▸ PAGE EXTRACT:
++++++++++

New Android Eyewear Wants To Compete With Google Glass 55
DeviceGuru writes with this excerpt from LinuxGizmos: "GlassUp, an Italian startup, has started taking pre-orders on Indiegogo for an Android eyewear display system billed as a simpler, lower-cost alternative to Google Glass. The GlassUp device is a receive-only Bluetooth accessory to a nearby mobile device, providing a monochrome, 320 x 240-pixel augmented reality display of incoming messages and notifications. GlassUp was unveiled at CeBit in March, and is now up for crowdfunding on Indiegogo, where pre-sales opened today ranging from $199 to $399, depending on whether it's a pre-release, pre-production, or full-production version. This is less than a quarter the price of the $1,500 Google Glass Developer Edition. Already almost two years in development, GlassUp is expected to ship to presales customers in Feb. 2014, around the same time Google Glass is expected to ship in commercial production form." And for Google Glass itself, there's at least one project to bring Google's own hardware an alternative operating system.
Let's Break This Down (Score:3, Interesting)
Nobody wants to wear computers.
Thank you.
right eye not partially obscured? (Score:4, Interesting)
A human-factors thing that Google apparently didn't consider is that when you look someone in the eye you are almost always looking at them in the right eye. Even dogs know to look humans in the right eye (see PBS Nova episode "Dogs Decoded"). With Google Glass, the right eye is partially obscured by a camera/display, which is impossible to ignore.

++++++++++

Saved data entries
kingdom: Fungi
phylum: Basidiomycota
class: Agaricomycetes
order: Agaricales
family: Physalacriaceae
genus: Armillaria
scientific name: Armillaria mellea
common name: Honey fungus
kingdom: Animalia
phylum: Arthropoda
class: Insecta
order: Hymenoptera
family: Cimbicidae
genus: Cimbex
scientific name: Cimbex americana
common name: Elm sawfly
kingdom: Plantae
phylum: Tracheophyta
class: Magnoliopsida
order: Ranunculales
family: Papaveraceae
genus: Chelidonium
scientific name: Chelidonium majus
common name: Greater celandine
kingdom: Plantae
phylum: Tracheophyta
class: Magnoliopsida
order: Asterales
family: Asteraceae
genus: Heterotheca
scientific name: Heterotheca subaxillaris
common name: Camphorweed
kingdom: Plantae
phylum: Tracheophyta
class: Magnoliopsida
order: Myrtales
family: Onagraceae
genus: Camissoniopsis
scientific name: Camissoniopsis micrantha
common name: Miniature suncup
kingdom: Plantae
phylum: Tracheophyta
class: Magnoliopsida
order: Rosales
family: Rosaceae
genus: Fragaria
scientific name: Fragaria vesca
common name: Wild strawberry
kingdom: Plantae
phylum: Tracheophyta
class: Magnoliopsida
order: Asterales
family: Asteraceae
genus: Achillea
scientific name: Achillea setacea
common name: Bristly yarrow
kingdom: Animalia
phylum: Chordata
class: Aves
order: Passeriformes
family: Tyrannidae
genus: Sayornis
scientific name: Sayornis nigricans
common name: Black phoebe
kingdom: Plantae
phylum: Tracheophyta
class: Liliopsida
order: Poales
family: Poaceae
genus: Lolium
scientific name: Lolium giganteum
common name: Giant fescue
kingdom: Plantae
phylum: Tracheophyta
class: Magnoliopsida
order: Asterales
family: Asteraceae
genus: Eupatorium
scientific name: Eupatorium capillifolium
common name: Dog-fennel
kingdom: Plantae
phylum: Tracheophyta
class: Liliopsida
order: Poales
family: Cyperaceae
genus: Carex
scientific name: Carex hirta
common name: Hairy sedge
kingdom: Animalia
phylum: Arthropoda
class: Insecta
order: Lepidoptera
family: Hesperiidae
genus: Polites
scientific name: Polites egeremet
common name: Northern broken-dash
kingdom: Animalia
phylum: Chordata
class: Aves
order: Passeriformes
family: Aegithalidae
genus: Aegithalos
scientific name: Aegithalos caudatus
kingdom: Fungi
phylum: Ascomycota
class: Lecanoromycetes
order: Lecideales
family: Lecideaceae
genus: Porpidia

++++++++++

▸ TASK LIST:
(A) In the GlassUp page, what display resolution does the GlassUp device provide?
(B) From the GlassUp page, extract the passage that begins at the words "Let's Break This" and ends after the words "impossible to ignore.".

▸ EXERCISE SOLUTIONS:
(A) 320 x 240 pixels, monochrome.

(B)
Let's Break This Down (Score:3, Interesting)
Nobody wants to wear computers.
Thank you.
right eye not partially obscured? (Score:4, Interesting)
A human-factors thing that Google apparently didn't consider is that when you look someone in the eye you are almost always looking at them in the right eye. Even dogs know to look humans in the right eye (see PBS Nova episode "Dogs Decoded"). With Google Glass, the right eye is partially obscured by a camera/display, which is impossible to ignore.